In the material below, find the line that contains "output [OPERAND_WIDTH -1:0] out;" and the line that contains "assign out = sel[1]", then write out exactly those two lines and everything between them.

- _Recorded data_
- - - -

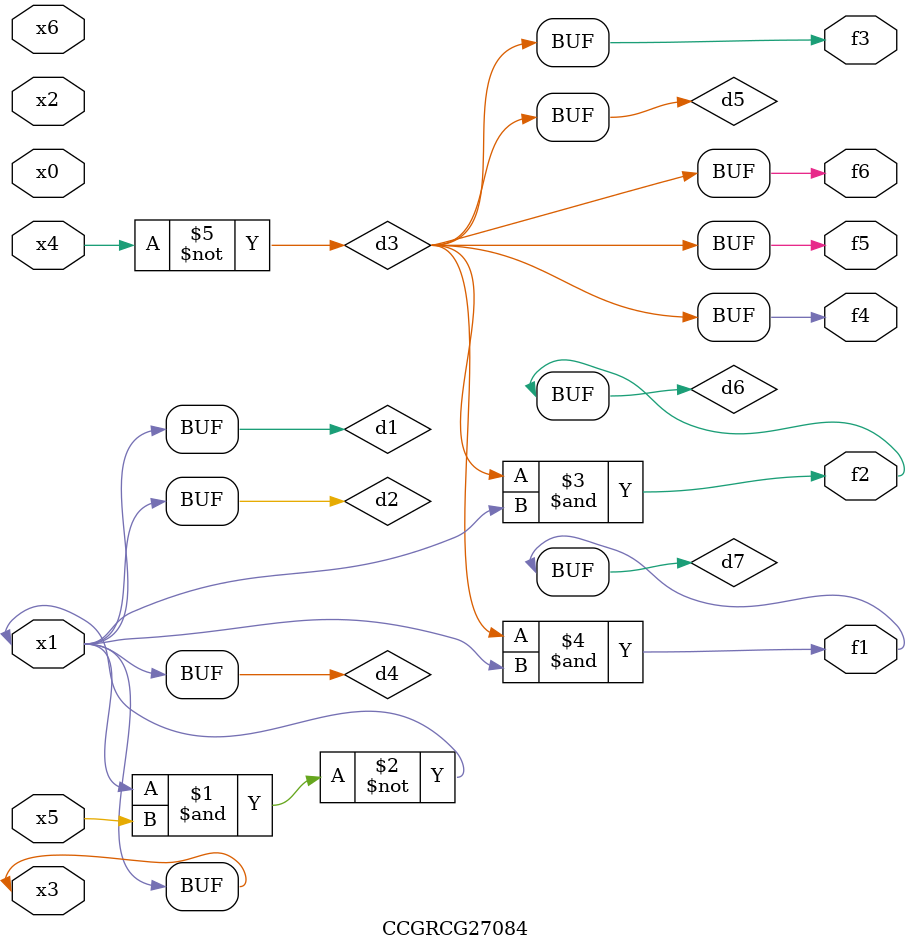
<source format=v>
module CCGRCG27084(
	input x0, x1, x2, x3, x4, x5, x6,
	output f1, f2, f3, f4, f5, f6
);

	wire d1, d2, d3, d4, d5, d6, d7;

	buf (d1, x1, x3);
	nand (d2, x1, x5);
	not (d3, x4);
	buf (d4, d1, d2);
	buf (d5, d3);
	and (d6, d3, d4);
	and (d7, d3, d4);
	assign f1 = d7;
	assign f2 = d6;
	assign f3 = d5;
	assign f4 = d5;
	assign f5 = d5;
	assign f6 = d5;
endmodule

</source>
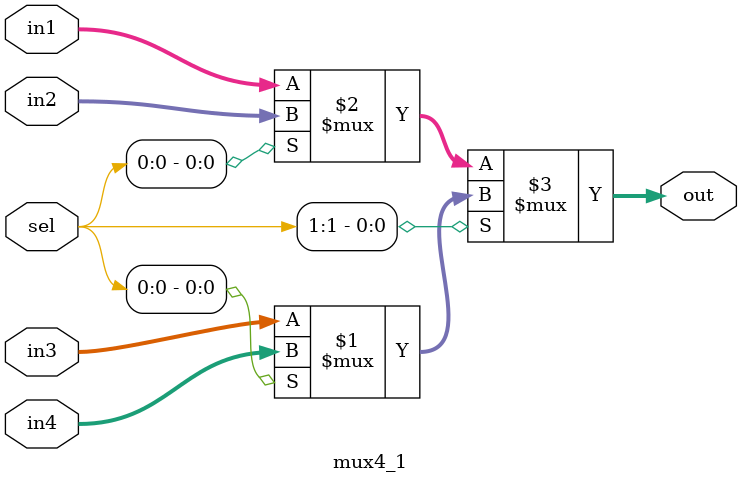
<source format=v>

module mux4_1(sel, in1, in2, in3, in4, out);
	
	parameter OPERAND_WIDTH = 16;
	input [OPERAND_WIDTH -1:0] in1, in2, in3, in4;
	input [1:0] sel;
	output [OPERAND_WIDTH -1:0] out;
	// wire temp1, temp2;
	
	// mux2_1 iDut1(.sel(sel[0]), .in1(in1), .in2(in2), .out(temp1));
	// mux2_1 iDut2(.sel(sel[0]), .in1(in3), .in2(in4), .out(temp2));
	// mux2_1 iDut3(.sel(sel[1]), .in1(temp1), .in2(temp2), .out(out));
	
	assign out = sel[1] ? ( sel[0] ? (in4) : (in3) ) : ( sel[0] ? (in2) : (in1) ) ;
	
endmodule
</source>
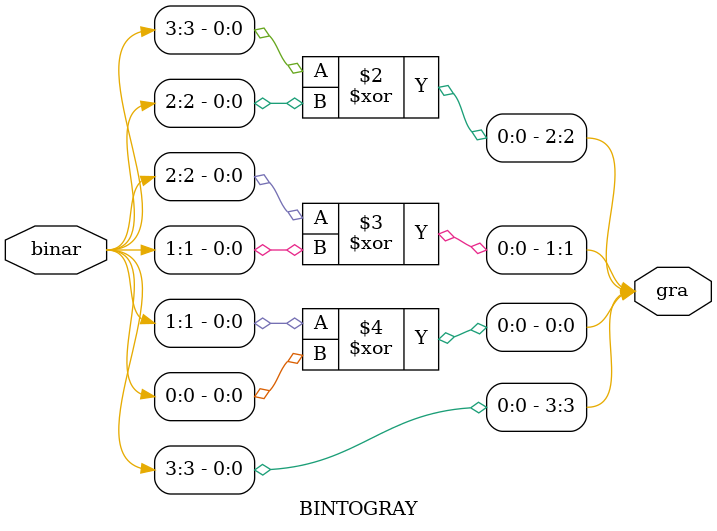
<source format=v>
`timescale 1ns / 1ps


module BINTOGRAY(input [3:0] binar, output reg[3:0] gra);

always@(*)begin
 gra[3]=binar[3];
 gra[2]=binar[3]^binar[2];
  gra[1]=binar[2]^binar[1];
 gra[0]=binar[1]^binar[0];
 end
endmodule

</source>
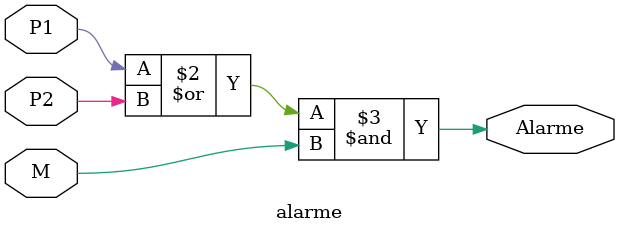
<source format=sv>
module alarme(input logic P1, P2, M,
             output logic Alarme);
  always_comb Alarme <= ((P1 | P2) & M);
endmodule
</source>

- - - -

- _Exercise solution_
	output [OPERAND_WIDTH -1:0] out;
	// wire temp1, temp2;
	
	// mux2_1 iDut1(.sel(sel[0]), .in1(in1), .in2(in2), .out(temp1));
	// mux2_1 iDut2(.sel(sel[0]), .in1(in3), .in2(in4), .out(temp2));
	// mux2_1 iDut3(.sel(sel[1]), .in1(temp1), .in2(temp2), .out(out));
	
	assign out = sel[1] ? ( sel[0] ? (in4) : (in3) ) : ( sel[0] ? (in2) : (in1) ) ;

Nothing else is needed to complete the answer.